We observe below that the predicted Lake Level Change follows the structure well, but again the size of the peak/troughs are wrong. From the feature importance chart see that the prior day's Lake Level Change is the most important driver.

In [None]:
linearModel('Lake_Level_Change', ['Total_Rain_Fall-2', 'Temperature_Le_Croci', 'Flow_Rate-1', 'Lake_Level_Change-1', 'Lake_Level-1'], fromDate='2016')

## Conclusion
The best linear model has 
- Temperature, which in practice will be a forecast
- Yesterday's Flow_Rate, Lake_Level_Change and Lake_Level
- Day -2 Total Rainfall
- Removes training data prior to 2016

This model has a 24% lower MAE than the baseline.
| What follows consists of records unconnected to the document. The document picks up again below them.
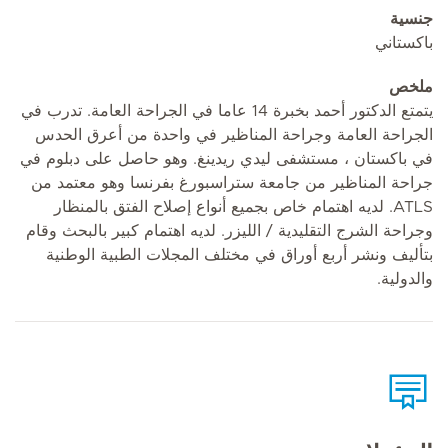
جنسية
باكستاني
ملخص
يتمتع الدكتور أحمد بخبرة 14 عاما في الجراحة العامة. تدرب في
الجراحة العامة وجراحة المناظير في واحدة من أعرق الحدس
في باكستان ، مستشفى ليدي ريدينغ. وهو حاصل على دبلوم في
جراحة المناظير من جامعة ستراسبورغ بفرنسا وهو معتمد من
ATLS. لديه اهتمام خاص بجميع أنواع إصلاح الفتق بالمنظار
وجراحة الشرج التقليدية / الليزر. لديه اهتمام كبير بالبحث وقام
بتأليف ونشر أربع أوراق في مختلف المجلات الطبية الوطنية
والدولية.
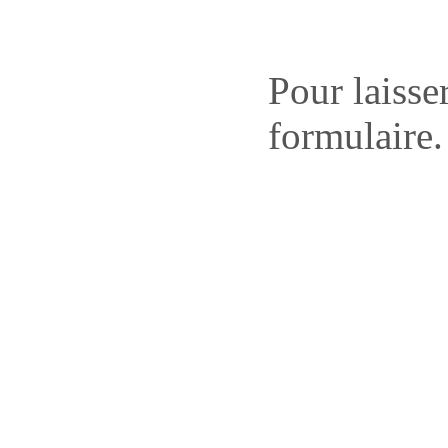
Pour laisse
formulaire.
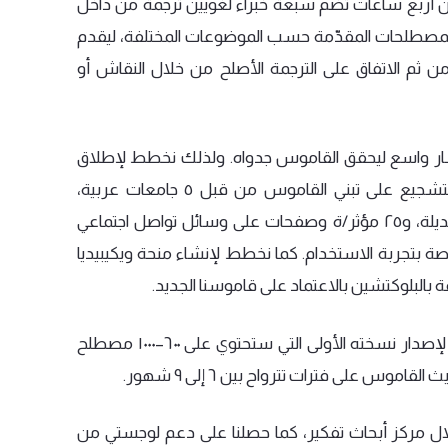
أربع
ساعات
تضم
سبعة
خبراء
لغويين
ترجمة
من
داخل
لمصطلحات
المقدّمة
حسب
الموضوعات
المختلفة،
ليقدم
ن
ثم
الاتفاق
على
الترجمة
الأصلح
من
خلال
النقاش
أو
ار
واسع
ليحقق
القاموس
جدواه
.
ولذلك
نخطط
لإطلاق
تشجيع
على
تبني
القاموس
من
قبل
٥
جامعات
عربية،
ديلة،
و٢٥
مؤثر
/
ة
وصفحات
على
وسائل
تواصل
اجتماعي
صة
بتجربة
الاستخدام
.
كما
نخطط
لإنشاء
منحة
ويكيبيديا
ة
بالبلوكتشين
بالاعتماد
على
قاموسنا
الجديد
.
لإصدار
نسخته
الأولى
التي
ستحتوي
على
٦٠٠
–
١٠٠٠
مصطلح
يث
القاموس
على
فترات
تترواح
بين
٦
إلى
٩
شهور
.
ال
مركز
أبحاث
تفكير،
كما
حصلنا
على
دعم
لوجستي
من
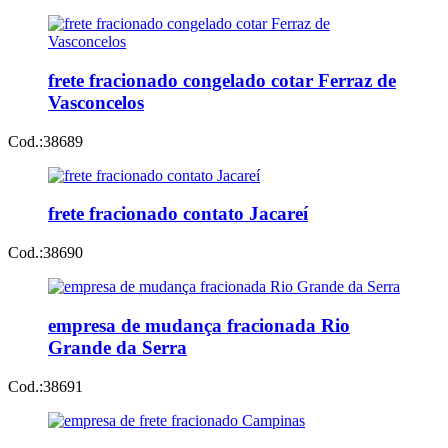
frete fracionado congelado cotar Ferraz de
Vasconcelos
Cod.:
38689
frete fracionado contato Jacareí
Cod.:
38690
empresa de mudança fracionada Rio
Grande da Serra
Cod.:
38691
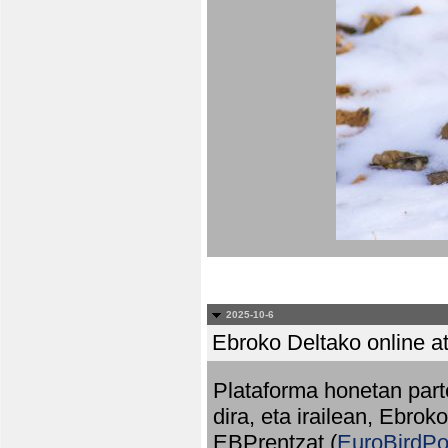
2025-10-6
Ebroko Deltako online at
Plataforma honetan part
dira, eta irailean, Ebrok
EBPrentzat (
EuroBirdPo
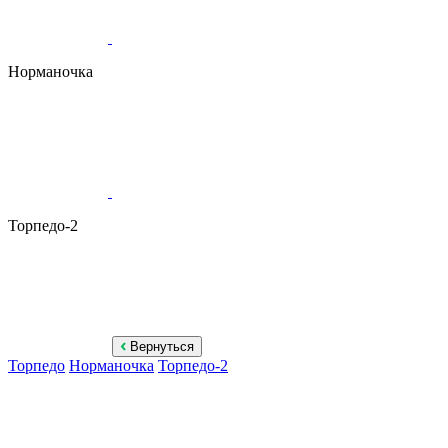
Норманочка
Торпедо-2
Вернуться
Торпедо
Норманочка
Торпедо-2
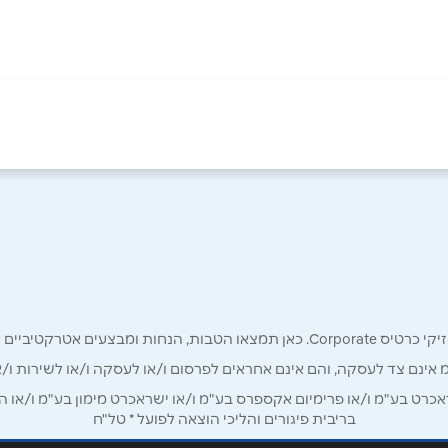
אימייל
*
רק לכם מחזיקי כרטיס קורפורייט!
מ אינם צד לעסקה, והם אינם אחראים לפרסום ו/או לעסקה ו/או לשירות ו/א
ט בע"מ ו/או פרימיום אקספרס בע"מ ו/או ישראכרט מימון בע"מ ו/או הבנ
בריבית פיגורים והליכי הוצאה לפועל * טל"ח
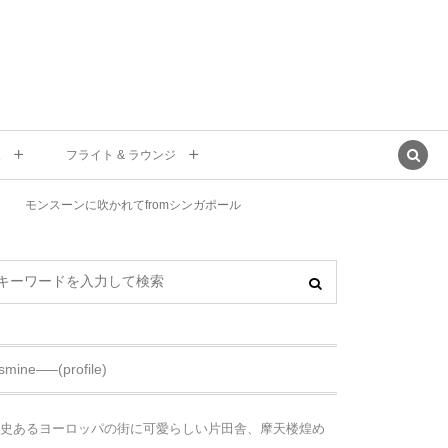
東
フライト & ラウンジ
モンスーンに吹かれてfromシンガポール
asmine—–(profile)
史あるヨーロッパの街に可愛らしい片田舎、摩天楼煌め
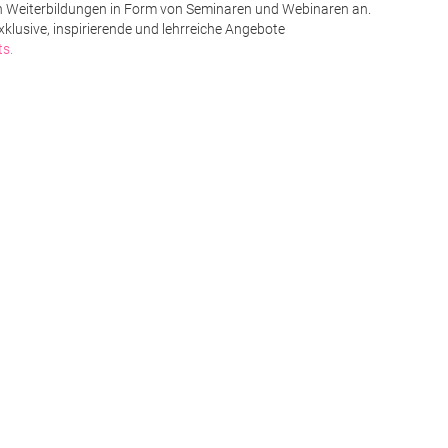
ten Weiterbildungen in Form von Seminaren und Webinaren an.
xklusive, inspirierende und lehrreiche Angebote
ts.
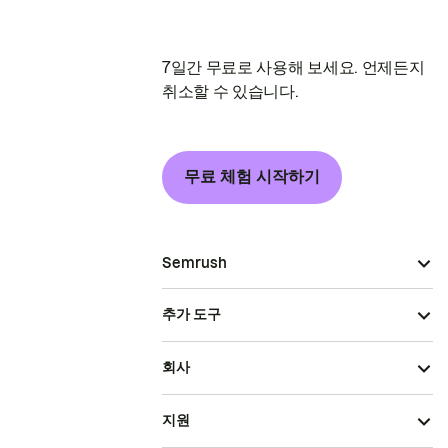
7일간 무료로 사용해 보세요. 언제든지
취소할 수 있습니다.
무료 체험 시작하기
Semrush
추가 도구
회사
지원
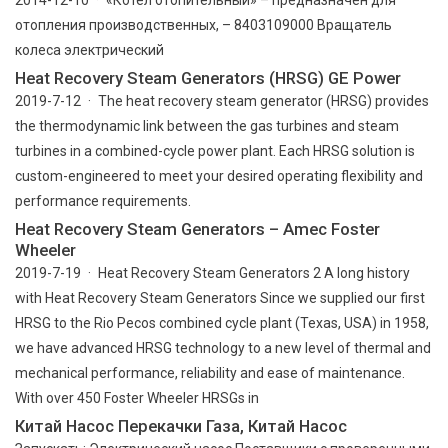
отопления производственных, – 8403109000 Вращатель
колеса электрический
Heat Recovery Steam Generators (HRSG) GE Power
2019-7-12 · The heat recovery steam generator (HRSG) provides
the thermodynamic link between the gas turbines and steam
turbines in a combined-cycle power plant. Each HRSG solution is
custom-engineered to meet your desired operating flexibility and
performance requirements.
Heat Recovery Steam Generators – Amec Foster
Wheeler
2019-7-19 · Heat Recovery Steam Generators 2 A long history
with Heat Recovery Steam Generators Since we supplied our first
HRSG to the Rio Pecos combined cycle plant (Texas, USA) in 1958,
we have advanced HRSG technology to a new level of thermal and
mechanical performance, reliability and ease of maintenance.
With over 450 Foster Wheeler HRSGs in
Китай Насос Перекачки Газа, Китай Насос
A key concern is we only forecast the next day's results based on today's known numbers, i.e., one step forecast. It is likely that a multi-step forecast is required, which is possible, however as the model uses lagged data involving the targets, forecasting errors will compound. Furthermore, we would need to forecast rain falls and temperatures. 

## Non Linear model
We performed the same set of experiments using XGBoost, which is one of the leading tree based models. We that for the same features this returned better (lower) MAE and also benefited from rationalising the features to just 'Total_Rain_Fall-2', 'Temperature_Le_Croci', 'Flow_Rate-1', 'Lake_Level_Change-1', 'Lake_Level-1', while eliminating training date prior to 2016. As can be seen below this does as good a job of matching the timing of the peak/troughs and a better job of estimating the magnitude. As a result the MAE is 0.03046 with is 31% better than the baseline and 10% better than the best linear model

In [None]:
import xgboost as xgb

def XGBModel(target, features, fromDate = '2004-01-02'):
    train = dfs["Lake_Bilancino"][fromDate : '2018']
    test  = dfs["Lake_Bilancino"]['2019':'2020']
    model = xgb.XGBRegressor().fit(train[features], train[target])
    pred = model.predict(test[features])
    gs = gridspec.GridSpec(1, 2, width_ratios=[3, 1]) 
    ax0 = plt.subplot(gs[0])
    ax1 = plt.subplot(gs[1])
    score(target, test[target], pred, ax0)
    xgb.plot_importance(model, grid=False, ax=ax1,  show_values=False)
    plt.tight_layout();

In [None]:
XGBModel('Lake_Level_Change', ['Total_Rain_Fall-2', 'Temperature_Le_Croci', 'Flow_Rate-1', 'Lake_Level_Change-1', 'Lake_Level-1'], fromDate='2016')

# Flow Rate
After some experimenation with features and type of model we found XGB with just 'Total_Rain_Fall-2', 'Flow_Rate-1', 'Lake_Level-1' provided the lowest MAE (0.44292) however this is 14% higher than the baseline model of using yesterday's Flow Rate (MAE 0.38995). This explains why the Lake Level models using Flow_Rate-1 work as well as thouse using the actual Flow-Rate-1 

In [None]:
score('Flow_Rate', test['Flow_Rate'], test['Flow_Rate-1'], title="Yesterday's Flow_Rate");

In [None]:
XGBModel('Flow_Rate',['Total_Rain_Fall-2', 'Flow_Rate-1', 'Lake_Level-1'], fromDate='2016')

# Conclusion
The non-linear model (XBBoost) for Lake Level Chave make the best predictions with an MAE of 0.03046. This is 31% better than the baseline and 10% better than the best linear model. This model is a single step forecast, i.e., "tomrrows" Lake Level.

The modeling of he Flow Rate found that a simple baseline model of using yesterday's Flow Rate had the lowest MAE.